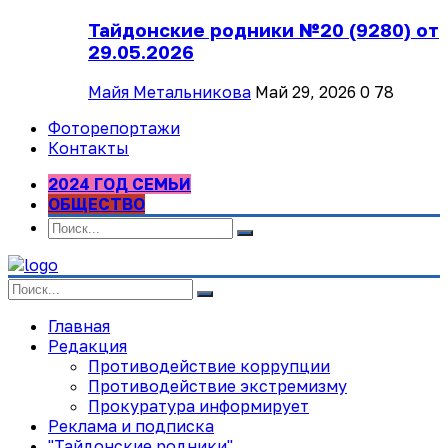
Тайдонские родники №20 (9280) от
29.05.2026
Майя Метальникова
Май 29, 2026
0
78
Фоторепортажи
Контакты
2024 ГОД СЕМЬИ
ОБЩЕСТВО
Главная
Редакция
Противодействие коррупции
Противодействие экстремизму
Прокуратура информирует
Реклама и подписка
"Тайдонские родники"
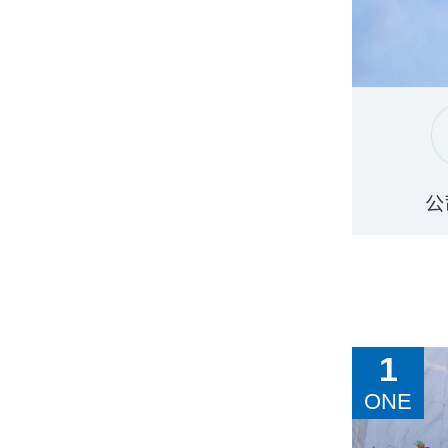
公
1
ONE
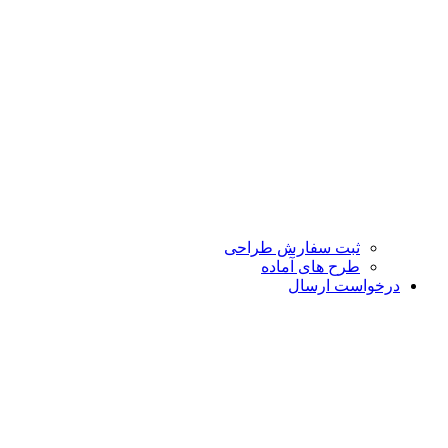
ثبت سفارش طراحی
طرح های آماده
درخواست ارسال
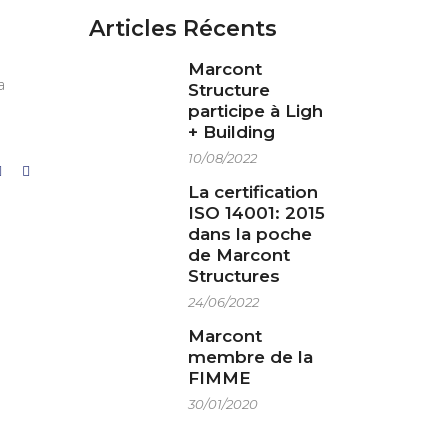
Articles Récents
Marcont
a
Structure
participe à Ligh
+ Building
10/08/2022
La certification
ISO 14001: 2015
dans la poche
de Marcont
Structures
24/06/2022
Marcont
membre de la
FIMME
30/01/2020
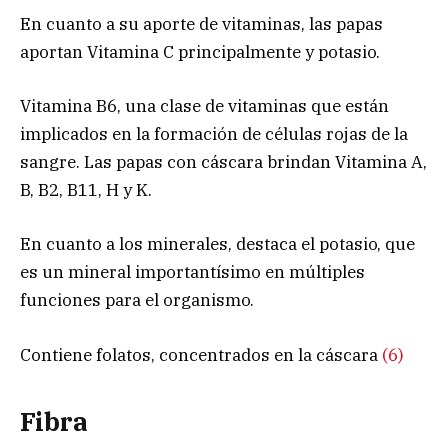
En cuanto a su aporte de vitaminas, las papas
aportan Vitamina C principalmente y potasio.
Vitamina B6, una clase de vitaminas que están
implicados en la formación de células rojas de la
sangre. Las papas con cáscara brindan Vitamina A,
B, B2, B11, H y K.
En cuanto a los minerales, destaca el potasio, que
es un mineral importantísimo en múltiples
funciones para el organismo.
Contiene folatos, concentrados en la cáscara
(6)
Fibra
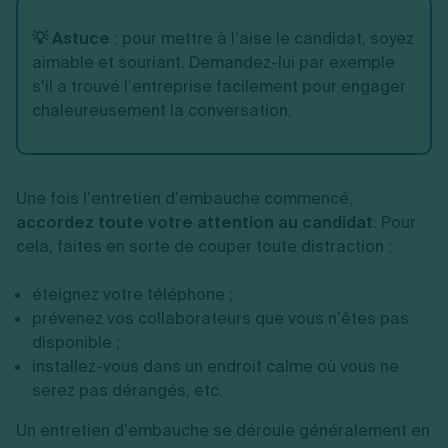
💡 Astuce
: pour mettre à l’aise le candidat, soyez
aimable et souriant. Demandez-lui par exemple
s’il a trouvé l’entreprise facilement pour engager
chaleureusement la conversation.
Une fois l’entretien d’embauche commencé,
accordez toute votre attention au candidat
. Pour
cela, faites en sorte de couper toute distraction :
éteignez votre téléphone ;
prévenez vos collaborateurs que vous n’êtes pas
disponible ;
installez-vous dans un endroit calme où vous ne
serez pas dérangés, etc.
Un entretien d’embauche se déroule généralement en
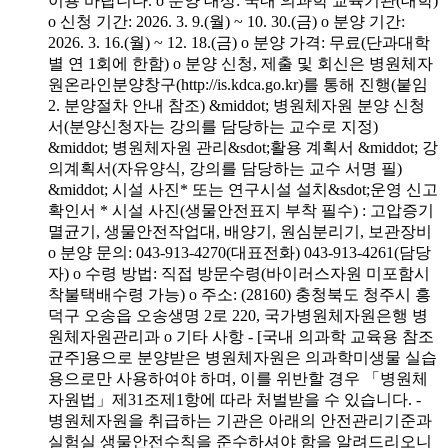
이용 바랍니다. o 분양 대상: 국내 의과학 교육기관(대학)
o 신청 기간: 2026. 3. 9.(월) ~ 10. 30.(금) o 분양 기간:
2026. 3. 16.(월) ~ 12. 18.(금) o 분양 가격: 무료(단과대학
별 연 1회에 한함) o 분양 신청, 제출 및 회신은 병원체자
원온라인분양창구(http://is.kdca.go.kr)를 통해 진행(붙임
2. 분양절차 안내 참조) &middot; 병원체자원 분양 신청
서(분양신청자는 강의를 담당하는 교수로 지정)
&middot; 병원체자원 관리&sdot;활용 계획서 &middot; 강
의계획서(자유양식, 강의를 담당하는 교수 서명 필)
&middot; 시설 사진* 또는 연구시설 설치&sdot;운영 신고
확인서 * 시설 사진(생물안전표지 부착 필수) : 고압증기
멸균기, 생물안전작업대, 배양기, 원심분리기, 보관장비
o 분양 문의: 043-913-4270(대표전화) 043-913-4261(담당
자) o 수령 방법: 직접 방문수령(바이러스자원 미포함시
착불택배수령 가능) o 주소: (28160) 충청북도 청주시 흥
덕구 오송읍 오송생명 2로 220, 국가병원체자원은행 병
원체자원관리과 o 기타 사항 - [국내 의과학 교육용 참조
균주]용으로 분양받은 병원체자원은 의과학미생물 실습
용으로만 사용하여야 하며, 이를 위반할 경우 「병원체
자원법」제31조제1항에 따라 처벌받을 수 있습니다. -
병원체자원을 취급하는 기관은 아래의 안전관리기준과
실험실 생물안전수칙을 준수하셔야 함을 알려드리오니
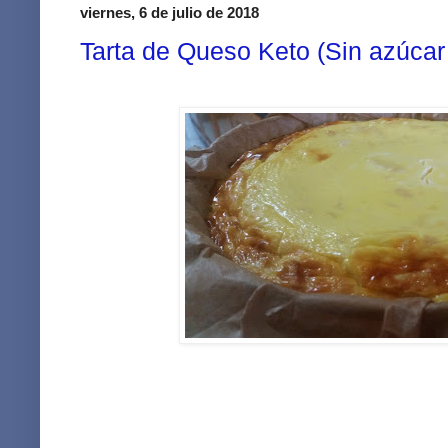
viernes, 6 de julio de 2018
Tarta de Queso Keto (Sin azúcar 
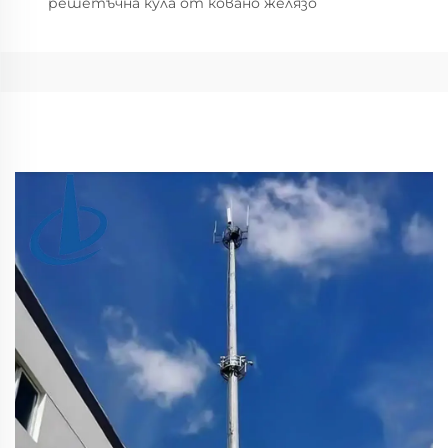
решетъчна кула от ковано желязо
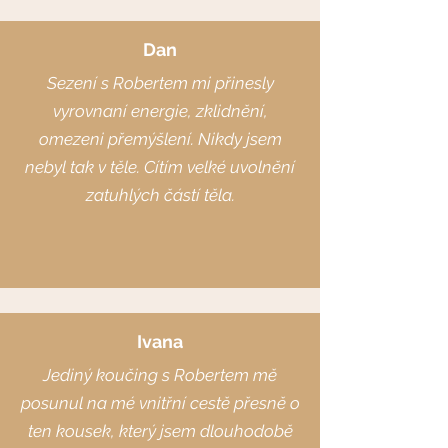
Dan
Sezení s Robertem mi přinesly
vyrovnaní energie, zklidnění,
omezeni přemýšlení. Nikdy jsem
nebyl tak v těle. Cítím velké uvolnění
zatuhlých částí těla.
Ivana
Jediný koučing s Robertem mě
posunul na mé vnitřní cestě přesně o
ten kousek, který jsem dlouhodobě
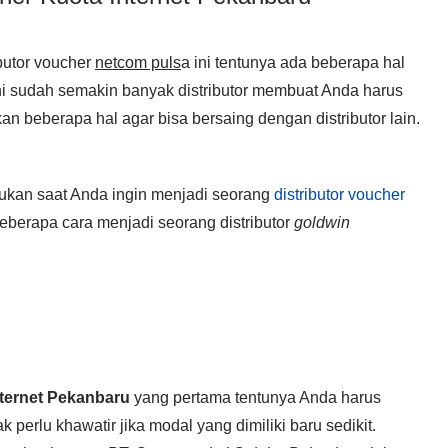
butor voucher
netcom puls
a
ini tentunya ada beberapa hal
ni sudah semakin banyak distributor membuat Anda harus
n beberapa hal agar bisa bersaing dengan distributor lain.
kukan saat Anda ingin menjadi seorang
distributor voucher
 beberapa cara menjadi seorang distributor
goldwin
nternet Pekanbaru
yang pertama tentunya Anda harus
 perlu khawatir jika modal yang dimiliki baru sedikit.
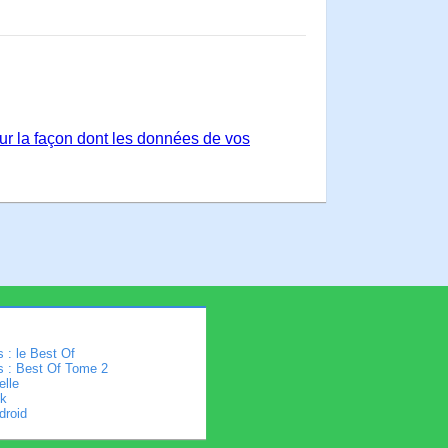
sur la façon dont les données de vos
 : le Best Of
s : Best Of Tome 2
elle
k
droid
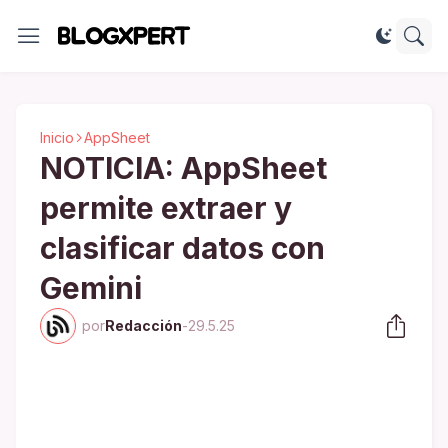
Inicio
AppSheet
NOTICIA: AppSheet
permite extraer y
clasificar datos con
Gemini
por
Redacción
-
29.5.25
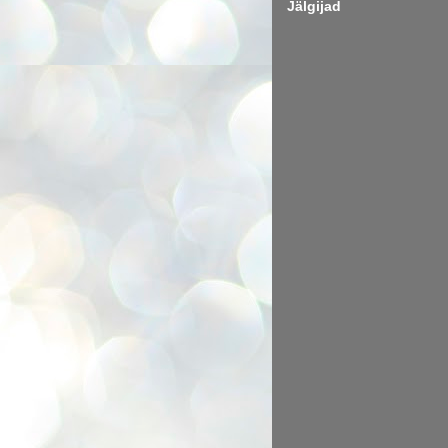
Jälgijad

-*-

Format every line of text read from the records above as a JSON list of strings, one string per line, with blank lines omitted. Leave the pictures out of the answer.

* Exercise solution *
[
  "Тайдонские родники №20 (9280) от",
  "29.05.2026",
  "Майя Метальникова",
  "Май 29, 2026",
  "0",
  "78",
  "Фоторепортажи",
  "Контакты",
  "2024 ГОД СЕМЬИ",
  "ОБЩЕСТВО",
  "Главная",
  "Редакция",
  "Противодействие коррупции",
  "Противодействие экстремизму",
  "Прокуратура информирует",
  "Реклама и подписка",
  "\"Тайдонские родники\"",
  "公",
  "1",
  "ONE",
  "ثبت سفارش طراحی",
  "طرح های آماده",
  "درخواست ارسال",
  "Articles Récents",
  "Marcont",
  "a",
  "Structure",
  "participe à Ligh",
  "+ Building",
  "10/08/2022",
  "La certification",
  "ISO 14001: 2015",
  "dans la poche",
  "de Marcont",
  "Structures",
  "24/06/2022",
  "Marcont",
  "membre de la",
  "FIMME",
  "30/01/2020",
  "En cuanto a su aporte de vitaminas, las papas",
  "aportan Vitamina C principalmente y potasio.",
  "Vitamina B6, una clase de vitaminas que están",
  "implicados en la formación de células rojas de la",
  "sangre. Las papas con cáscara brindan Vitamina A,",
  "B, B2, B11, H y K.",
  "En cuanto a los minerales, destaca el potasio, que",
  "es un mineral importantísimo en múltiples",
  "funciones para el organismo.",
  "Contiene folatos, concentrados en la cáscara",
  "(6)",
  "Fibra",
  "💡 Astuce",
  ": pour mettre à l’aise le candidat, soyez",
  "aimable et souriant. Demandez-lui par exemple",
  "s’il a trouvé l’entreprise facilement pour engager",
  "chaleureusement la conversation.",
  "Une fois l’entretien d’embauche commencé,",
  "accordez toute votre attention au candidat",
  ". Pour",
  "cela, faites en sorte de couper toute distraction :",
  "éteignez votre téléphone ;",
  "prévenez vos collaborateurs que vous n’êtes pas",
  "disponible ;",
  "installez-vous dans un endroit calme où vous ne",
  "serez pas dérangés, etc.",
  "Un entretien d’embauche se déroule généralement en",
  "이용 바랍니다. o 분양 대상: 국내 의과학 교육기관(대학)",
  "o 신청 기간: 2026. 3. 9.(월) ~ 10. 30.(금) o 분양 기간:",
  "2026. 3. 16.(월) ~ 12. 18.(금) o 분양 가격: 무료(단과대학",
  "별 연 1회에 한함) o 분양 신청, 제출 및 회신은 병원체자",
  "원온라인분양창구(http://is.kdca.go.kr)를 통해 진행(붙임",
  "2. 분양절차 안내 참조) &middot; 병원체자원 분양 신청",
  "서(분양신청자는 강의를 담당하는 교수로 지정)",
  "&middot; 병원체자원 관리&sdot;활용 계획서 &middot; 강",
  "의계획서(자유양식, 강의를 담당하는 교수 서명 필)",
  "&middot; 시설 사진* 또는 연구시설 설치&sdot;운영 신고",
  "확인서 * 시설 사진(생물안전표지 부착 필수) : 고압증기",
  "멸균기, 생물안전작업대, 배양기, 원심분리기, 보관장비",
  "o 분양 문의: 043-913-4270(대표전화) 043-913-4261(담당",
  "자) o 수령 방법: 직접 방문수령(바이러스자원 미포함시",
  "착불택배수령 가능) o 주소: (28160) 충청북도 청주시 흥",
  "덕구 오송읍 오송생명 2로 220, 국가병원체자원은행 병",
  "원체자원관리과 o 기타 사항 - [국내 의과학 교육용 참조",
  "균주]용으로 분양받은 병원체자원은 의과학미생물 실습",
  "용으로만 사용하여야 하며, 이를 위반할 경우 「병원체",
  "자원법」제31조제1항에 따라 처벌받을 수 있습니다. -",
  "병원체자원을 취급하는 기관은 아래의 안전관리기준과",
  "실험실 생물안전수칙을 준수하셔야 함을 알려드리오니",
  "viernes, 6 de julio de 2018",
  "Tarta de Queso Keto (Sin azúcar ",
  "решетъчна кула от ковано желязо",
  "Dan",
  "Sezení s Robertem mi přinesly",
  "vyrovnaní energie, zklidnění,",
  "omezeni přemýšlení. Nikdy jsem",
  "nebyl tak v těle. Cítím velké uvolnění",
  "zatuhlých částí těla.",
  "Ivana",
  "Jediný koučing s Robertem mě",
  "posunul na mé vnitřní cestě přesně o",
  "ten kousek, který jsem dlouhodobě",
  "butor voucher",
  "netcom puls",
  "a",
  "ini tentunya ada beberapa hal",
  "ni sudah semakin banyak distributor membuat Anda harus",
  "n beberapa hal agar bisa bersaing dengan distributor lain.",
  "kukan saat Anda ingin menjadi seorang",
  "distributor voucher",
  " beberapa cara menjadi seorang distributor",
  "goldwin",
  "nternet Pekanbaru",
  "yang pertama tentunya Anda harus",
  " perlu khawatir jika modal yang dimiliki baru sedikit.",
  "sur la façon dont les données de vos",
  " : le Best Of",
  "s : Best Of Tome 2",
  "elle",
  "k",
  "droid",
  "Inicio",
  "AppSheet",
  "NOTICIA: AppSheet",
  "permite extraer y",
  "clasificar datos con",
  "Gemini",
  "por",
  "Redacción",
  "-",
  "29.5.25",
  "Jälgijad"
]